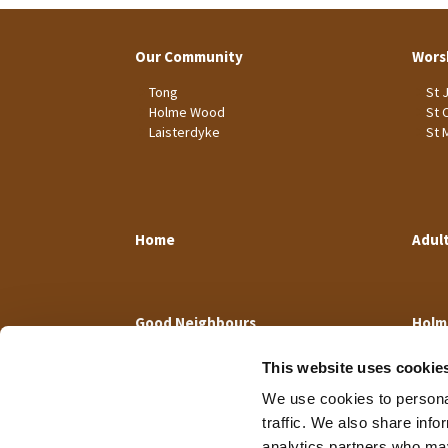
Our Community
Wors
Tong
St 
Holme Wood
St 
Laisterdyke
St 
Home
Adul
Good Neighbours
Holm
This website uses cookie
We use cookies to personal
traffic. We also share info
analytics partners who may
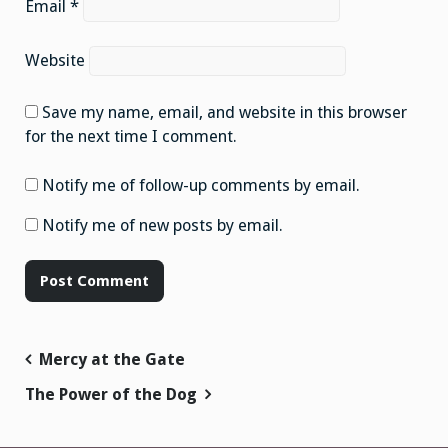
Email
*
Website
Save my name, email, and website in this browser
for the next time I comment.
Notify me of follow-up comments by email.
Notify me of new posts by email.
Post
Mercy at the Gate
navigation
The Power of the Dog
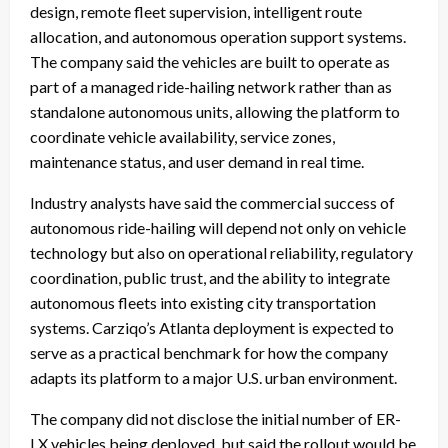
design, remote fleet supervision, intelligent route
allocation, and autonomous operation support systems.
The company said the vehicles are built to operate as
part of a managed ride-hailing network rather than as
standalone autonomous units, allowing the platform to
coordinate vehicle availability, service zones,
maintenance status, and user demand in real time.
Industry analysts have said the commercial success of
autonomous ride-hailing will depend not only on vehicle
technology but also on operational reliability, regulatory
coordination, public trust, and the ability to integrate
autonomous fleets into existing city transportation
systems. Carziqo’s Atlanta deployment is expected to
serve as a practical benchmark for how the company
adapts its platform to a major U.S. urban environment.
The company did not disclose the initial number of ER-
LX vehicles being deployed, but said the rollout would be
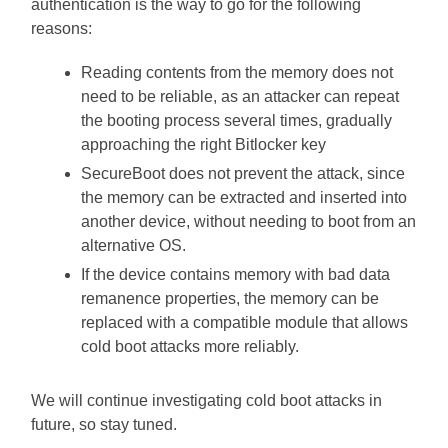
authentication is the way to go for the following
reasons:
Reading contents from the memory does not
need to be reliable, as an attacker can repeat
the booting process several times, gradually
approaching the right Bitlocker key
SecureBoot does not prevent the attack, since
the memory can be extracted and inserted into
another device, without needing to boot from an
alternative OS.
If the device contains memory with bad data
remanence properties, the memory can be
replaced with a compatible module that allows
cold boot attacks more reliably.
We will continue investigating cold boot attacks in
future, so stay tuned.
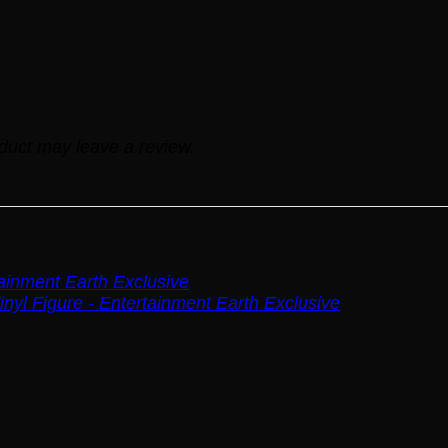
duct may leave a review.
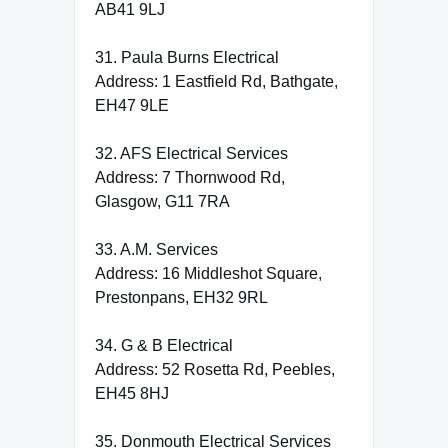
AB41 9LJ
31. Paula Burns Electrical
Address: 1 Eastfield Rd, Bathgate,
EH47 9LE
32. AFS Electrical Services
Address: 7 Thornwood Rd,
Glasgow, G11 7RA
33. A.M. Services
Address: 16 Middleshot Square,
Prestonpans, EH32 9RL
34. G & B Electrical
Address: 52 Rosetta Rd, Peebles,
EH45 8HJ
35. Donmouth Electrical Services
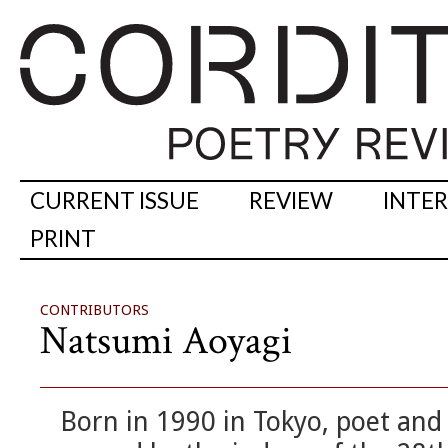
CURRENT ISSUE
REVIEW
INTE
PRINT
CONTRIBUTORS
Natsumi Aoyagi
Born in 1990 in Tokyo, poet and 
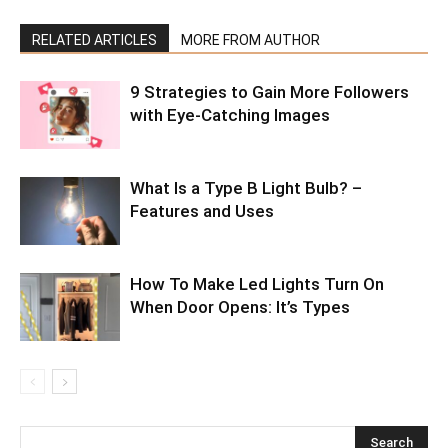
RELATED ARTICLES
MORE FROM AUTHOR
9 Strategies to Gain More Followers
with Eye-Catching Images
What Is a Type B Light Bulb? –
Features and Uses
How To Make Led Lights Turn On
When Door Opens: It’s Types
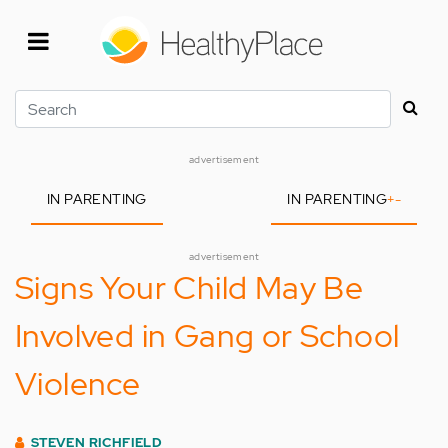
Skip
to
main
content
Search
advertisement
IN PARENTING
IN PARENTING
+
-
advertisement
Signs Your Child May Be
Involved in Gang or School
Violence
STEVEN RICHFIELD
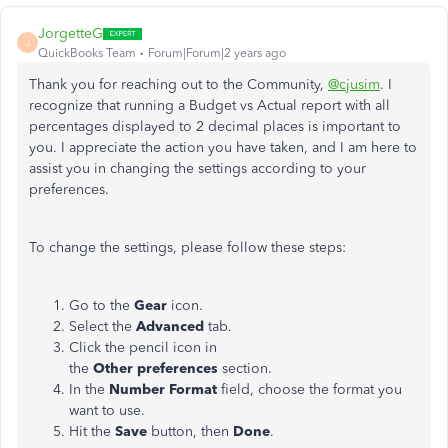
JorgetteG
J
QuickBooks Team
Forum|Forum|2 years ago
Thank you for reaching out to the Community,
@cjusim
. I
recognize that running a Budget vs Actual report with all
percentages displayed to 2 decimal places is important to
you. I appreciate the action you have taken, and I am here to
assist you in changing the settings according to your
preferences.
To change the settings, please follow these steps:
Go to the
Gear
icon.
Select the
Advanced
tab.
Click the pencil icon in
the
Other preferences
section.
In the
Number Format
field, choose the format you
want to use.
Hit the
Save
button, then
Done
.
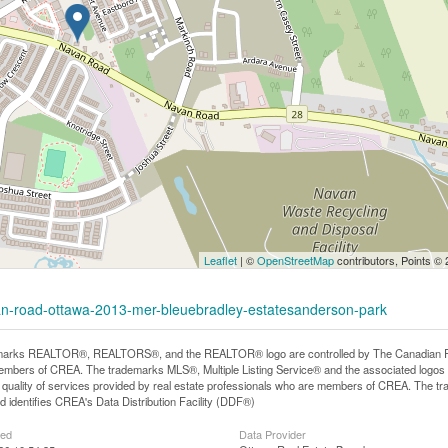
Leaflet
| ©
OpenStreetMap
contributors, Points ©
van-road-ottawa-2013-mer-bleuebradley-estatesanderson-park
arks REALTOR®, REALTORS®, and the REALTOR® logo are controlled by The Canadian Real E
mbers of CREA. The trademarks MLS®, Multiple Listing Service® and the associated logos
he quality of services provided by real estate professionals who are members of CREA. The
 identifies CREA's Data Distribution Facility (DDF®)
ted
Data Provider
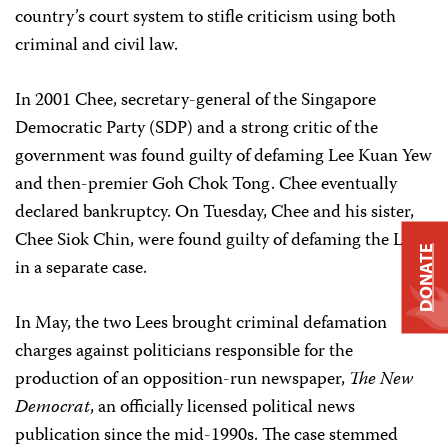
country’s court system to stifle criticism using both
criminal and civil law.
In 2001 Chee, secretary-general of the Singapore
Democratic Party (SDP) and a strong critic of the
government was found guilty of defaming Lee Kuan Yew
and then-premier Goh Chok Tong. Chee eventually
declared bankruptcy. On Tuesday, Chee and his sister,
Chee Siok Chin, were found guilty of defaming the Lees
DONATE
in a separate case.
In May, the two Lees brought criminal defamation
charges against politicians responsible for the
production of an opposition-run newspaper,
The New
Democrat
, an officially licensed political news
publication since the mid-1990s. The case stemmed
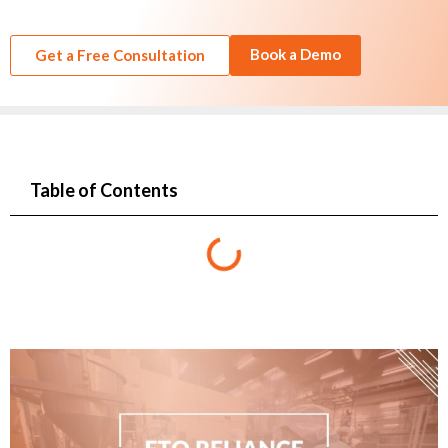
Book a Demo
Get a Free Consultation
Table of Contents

**Exercise brief:** Copy nothing but the lines above that run from the one with "autonomous ride-hailing will" to the one with "Reading contents from the memory does not", ends included; pictures stay out.

**Reply:**
autonomous ride-hailing will depend not only on vehicle
technology but also on operational reliability, regulatory
coordination, public trust, and the ability to integrate
autonomous fleets into existing city transportation
systems. Carziqo’s Atlanta deployment is expected to
serve as a practical benchmark for how the company
adapts its platform to a major U.S. urban environment.
The company did not disclose the initial number of ER-
LX vehicles being deployed, but said the rollout would be
authentication is the way to go for the following
reasons:
Reading contents from the memory does not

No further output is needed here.